It's interesting to contrast this to today's Apple. (Consider that Java programs also ran terribly on Windows; there's a legitimate user experience argument that Java "should not have been allowed" until they could make it take under 10 seconds to start up.) While Apple is certainly not a monopoly, I think the moral objection -- at least the one I had -- to Microsoft's behavior was not so much from abusing their monopoly but rather that zero-sum behavior is wasteful in our non-zero-sum world. That is, seeing someone spend their energy to destroy others rather than trying to out-improve their competitors is always a downer, even if they're nobody.
But while people complain about Apple, it's only a few people; users don't care at all (aside from the blue lego), and even most developers affected by Apple shenanigans retain the necessary cognitive dissonance to rationalize it. Why?

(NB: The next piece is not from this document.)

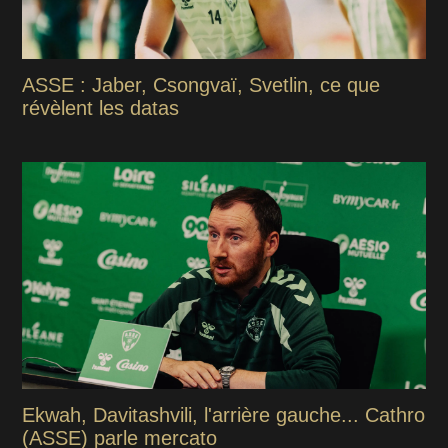
ASSE : Jaber, Csongvaï, Svetlin, ce que
révèlent les datas
Ekwah, Davitashvili, l'arrière gauche... Cathro
(ASSE) parle mercato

What I think the important difference between Microsoft then and Apple now is that Microsoft's products just weren't very good.
That is, once we're at a state where we're ready to blame, we talk about it in terms of the morality and what is good for the world; but we only get to the point of blaming when we're unhappy as consumers. (Consider how quickly people forgive Facebook for the variety of privacy fuckups they've made -- it's because, even with the bad, people love using Facebook.) It's the same reason nobody's too upset that it's Adobe in particular getting cut out: as a user of the web, I know that Flash just isn't very good.

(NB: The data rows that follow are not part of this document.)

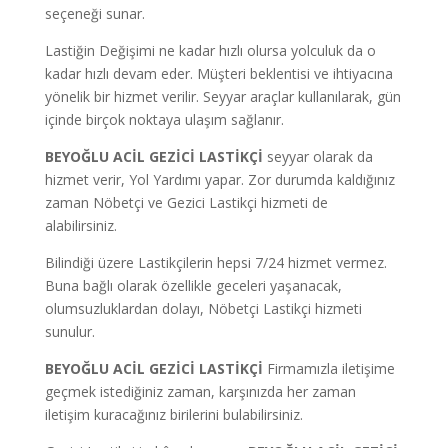
seçeneği sunar.
Lastiğin Değişimi ne kadar hızlı olursa yolculuk da o
kadar hızlı devam eder. Müşteri beklentisi ve ihtiyacına
yönelik bir hizmet verilir. Seyyar araçlar kullanılarak, gün
içinde birçok noktaya ulaşım sağlanır.
BEYOĞLU ACİL GEZİCİ LASTİKÇİ
seyyar olarak da
hizmet verir, Yol Yardımı yapar.
Zor durumda kaldığınız
zaman Nöbetçi ve Gezici Lastikçi hizmeti de
alabilirsiniz.
Bilindiği üzere Lastikçilerin hepsi 7/24 hizmet vermez.
Buna bağlı olarak özellikle geceleri yaşanacak,
olumsuzluklardan dolayı, Nöbetçi Lastikçi hizmeti
sunulur.
BEYOĞLU ACİL GEZİCİ LASTİKÇİ
Firmamızla iletişime
geçmek istediğiniz zaman, karşınızda her zaman
iletişim kuracağınız birilerini bulabilirsiniz.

Rather than arguing now, Adobe could have helped their case more in the past by working with browser vendors to improve their plugin -- making their plugin not be the top source of crashes for browsers (I found it hilarious that, before they had finished the work to move plugins out of process, Safari had extra code specifically to blame Flash when it crashed), not dropping the ball on protecting their users, leading the pack on GPU integration to make Flash outperform the
<video>tag that browser vendors effectively introduced as a workaround for Flash's poor integration.

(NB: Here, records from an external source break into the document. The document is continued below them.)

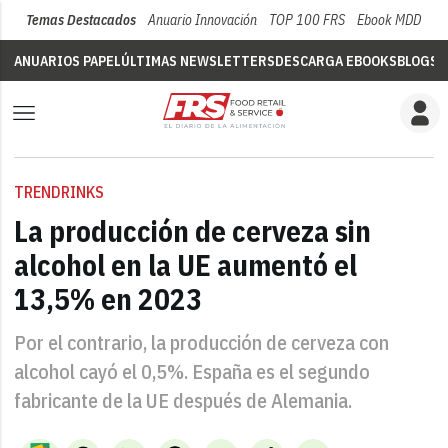
Temas Destacados
Anuario Innovación
TOP 100 FRS
Ebook MDD
Su
ANUARIOS PAPEL
ÚLTIMAS NEWSLETTERS
DESCARGA EBOOKS
BLOGS
V
TRENDRINKS
La producción de cerveza sin
alcohol en la UE aumentó el
13,5% en 2023
Por el contrario, la producción de cerveza con
alcohol cayó el 0,5%. España es el segundo
fabricante de la UE después de Alemania.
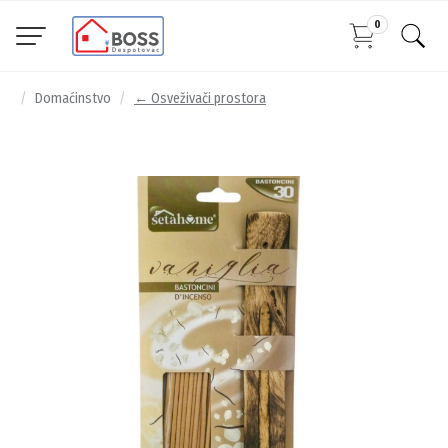
0
Domaćinstvo
← Osveživači prostora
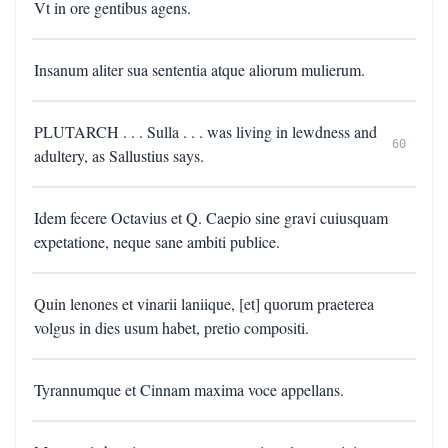
Vt in ore gentibus agens.
Insanum aliter sua sententia atque aliorum mulierum.
PLUTARCH . . . Sulla . . . was living in lewdness and
60
adultery, as Sallustius says.
Idem fecere Octavius et Q. Caepio sine gravi cuiusquam
expetatione, neque sane ambiti publice.
Quin lenones et vinarii laniique, [et] quorum praeterea
volgus in dies usum habet, pretio compositi.
Tyrannumque et Cinnam maxima voce appellans.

This probably wouldn't have directly helped the current situation with Apple (whose primary interest, public statements to the contrary, is more in locking in developers and users to their platform). But if both users and developers loved Flash, it would mean that Flash would have been more of a fundamental piece of the internet rather than that thing we grudgingly tolerate to make YouTube work, putting Adobe in a stronger bargaining position with respect to new gadgets.
(More fundamentally, I have long wondered about the wisdom of a company who has nearly tied their success to an operating system distributed by a company that historically repeatedly shown that they only grudgingly allow third-party software for niches where they haven't yet had the time to write their own version, e.g., but maybe that problem is endemic to all operating systems.)